Defunct American motor vehicle manufacturer

All American Group (formerly Coachmen Industries) was an American company whose divisions produced pre-fabricated housing, recreational vehicles (RVs) and system-built homes. Based in Elkhart, Indiana, it was founded in 1964 as Coachmen Industries. It was listed on the New York Stock Exchange (NYSE) under the symbol COA until 2009, when it was delisted for failing to maintain continued NYSE listing standards.

==History==
Coachmen Industries was founded by three brothers: Tom Corson, Keith Corson and Claude Corson. The brothers started the company in a 5000 sqft plant in downtown Middlebury, Indiana producing 12 travel trailer models, 1 truck camper style and 80 truck caps. Since 1964, Coachmen Companies have produced nearly 600,000 recreational vehicles of all sizes and types.
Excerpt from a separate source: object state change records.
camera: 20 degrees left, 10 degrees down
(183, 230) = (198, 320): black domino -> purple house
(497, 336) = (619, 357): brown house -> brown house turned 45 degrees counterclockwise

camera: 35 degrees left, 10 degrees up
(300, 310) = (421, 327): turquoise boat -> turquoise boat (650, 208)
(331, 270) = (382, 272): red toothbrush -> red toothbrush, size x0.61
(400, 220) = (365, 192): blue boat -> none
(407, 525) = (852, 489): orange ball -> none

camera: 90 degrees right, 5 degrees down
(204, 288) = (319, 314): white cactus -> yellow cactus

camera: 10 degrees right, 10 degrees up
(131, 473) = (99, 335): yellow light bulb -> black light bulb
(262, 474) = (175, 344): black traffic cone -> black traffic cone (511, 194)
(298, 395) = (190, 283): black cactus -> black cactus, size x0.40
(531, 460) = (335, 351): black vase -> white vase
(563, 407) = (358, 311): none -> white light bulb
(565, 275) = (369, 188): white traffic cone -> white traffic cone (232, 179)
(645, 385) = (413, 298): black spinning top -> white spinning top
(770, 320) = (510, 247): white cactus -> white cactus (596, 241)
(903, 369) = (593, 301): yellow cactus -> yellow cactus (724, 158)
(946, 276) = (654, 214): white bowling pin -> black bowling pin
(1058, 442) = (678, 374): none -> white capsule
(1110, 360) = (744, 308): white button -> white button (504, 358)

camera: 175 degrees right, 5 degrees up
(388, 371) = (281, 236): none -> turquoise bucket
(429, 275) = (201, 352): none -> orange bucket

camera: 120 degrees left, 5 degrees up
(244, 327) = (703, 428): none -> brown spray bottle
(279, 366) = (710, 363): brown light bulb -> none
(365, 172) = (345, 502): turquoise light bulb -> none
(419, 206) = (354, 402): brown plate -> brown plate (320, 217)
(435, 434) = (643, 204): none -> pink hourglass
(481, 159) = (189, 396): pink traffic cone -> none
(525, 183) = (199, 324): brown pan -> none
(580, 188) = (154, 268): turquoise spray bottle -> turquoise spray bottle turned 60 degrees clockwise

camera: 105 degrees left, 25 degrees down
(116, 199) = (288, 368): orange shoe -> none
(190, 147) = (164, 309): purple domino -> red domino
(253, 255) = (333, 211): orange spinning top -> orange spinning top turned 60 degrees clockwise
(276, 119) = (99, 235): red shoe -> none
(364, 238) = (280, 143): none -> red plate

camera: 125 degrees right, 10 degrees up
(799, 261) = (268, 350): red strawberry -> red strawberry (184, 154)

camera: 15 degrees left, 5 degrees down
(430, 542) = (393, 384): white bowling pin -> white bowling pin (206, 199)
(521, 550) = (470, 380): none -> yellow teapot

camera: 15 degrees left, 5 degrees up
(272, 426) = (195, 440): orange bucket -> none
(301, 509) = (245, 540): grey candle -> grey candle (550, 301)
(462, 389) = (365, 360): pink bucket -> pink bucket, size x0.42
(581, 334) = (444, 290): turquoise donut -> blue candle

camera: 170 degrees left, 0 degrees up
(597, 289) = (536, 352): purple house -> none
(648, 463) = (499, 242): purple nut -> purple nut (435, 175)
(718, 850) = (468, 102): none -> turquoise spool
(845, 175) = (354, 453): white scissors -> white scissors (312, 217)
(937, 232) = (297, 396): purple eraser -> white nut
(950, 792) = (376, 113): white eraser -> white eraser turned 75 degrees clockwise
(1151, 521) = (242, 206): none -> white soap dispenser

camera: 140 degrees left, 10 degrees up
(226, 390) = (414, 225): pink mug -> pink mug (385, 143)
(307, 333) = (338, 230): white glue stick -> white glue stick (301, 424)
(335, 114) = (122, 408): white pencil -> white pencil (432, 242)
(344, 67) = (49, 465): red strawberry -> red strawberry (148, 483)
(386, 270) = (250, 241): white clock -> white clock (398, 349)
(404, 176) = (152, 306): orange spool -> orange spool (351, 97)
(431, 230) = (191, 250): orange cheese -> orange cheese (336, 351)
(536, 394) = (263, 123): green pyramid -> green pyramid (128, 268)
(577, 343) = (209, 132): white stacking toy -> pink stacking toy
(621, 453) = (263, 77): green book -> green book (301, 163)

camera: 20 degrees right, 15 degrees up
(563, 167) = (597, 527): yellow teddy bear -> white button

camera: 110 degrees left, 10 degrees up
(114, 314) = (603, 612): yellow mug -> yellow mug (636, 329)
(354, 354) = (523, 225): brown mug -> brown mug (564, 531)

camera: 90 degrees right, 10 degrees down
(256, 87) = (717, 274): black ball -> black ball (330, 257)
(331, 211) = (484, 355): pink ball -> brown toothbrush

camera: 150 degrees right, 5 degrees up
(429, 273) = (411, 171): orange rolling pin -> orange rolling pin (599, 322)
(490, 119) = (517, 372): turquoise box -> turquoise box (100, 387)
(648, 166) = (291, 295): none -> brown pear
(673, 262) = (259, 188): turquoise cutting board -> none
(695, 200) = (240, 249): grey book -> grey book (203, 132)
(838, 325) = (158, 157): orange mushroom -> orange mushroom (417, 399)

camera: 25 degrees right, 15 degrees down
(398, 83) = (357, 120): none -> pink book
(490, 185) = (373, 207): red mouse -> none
Following a weakening U.S. economy and rising gas prices, sales within the RV industry dramatically reduced causing financial difficulties for the company. In December 2008, the company sold all of the assets of its RV Group to Forest River, Inc., a unit of Berkshire Hathaway. Following the sale of its recreational vehicles business, Coachmen Industries changed its name to All American Group in 2009. In the same year, HIG Capital extended a $20 million 2-year financing arrangement to Coachmen Industries to support their working capital needs. The financing package comprised a convertible debt of $10 million and a revolving credit line of a further $10 million.

Another division, All American Specialty Vehicles, a joint venture with ARBOC Mobility, manufactured ADA-accessible buses. All American merged into Arboc in 2011.

The company continued to operate in the modular housing business under the ALL AMERICAN HOMES and Mod-U-Kraf brand names. All American was acquired by Innovative Building Systems in 2011. Innovative Building Systems subsequently filed for bankruptcy in 2016 and closed American Homes and Mod-U-Kraf.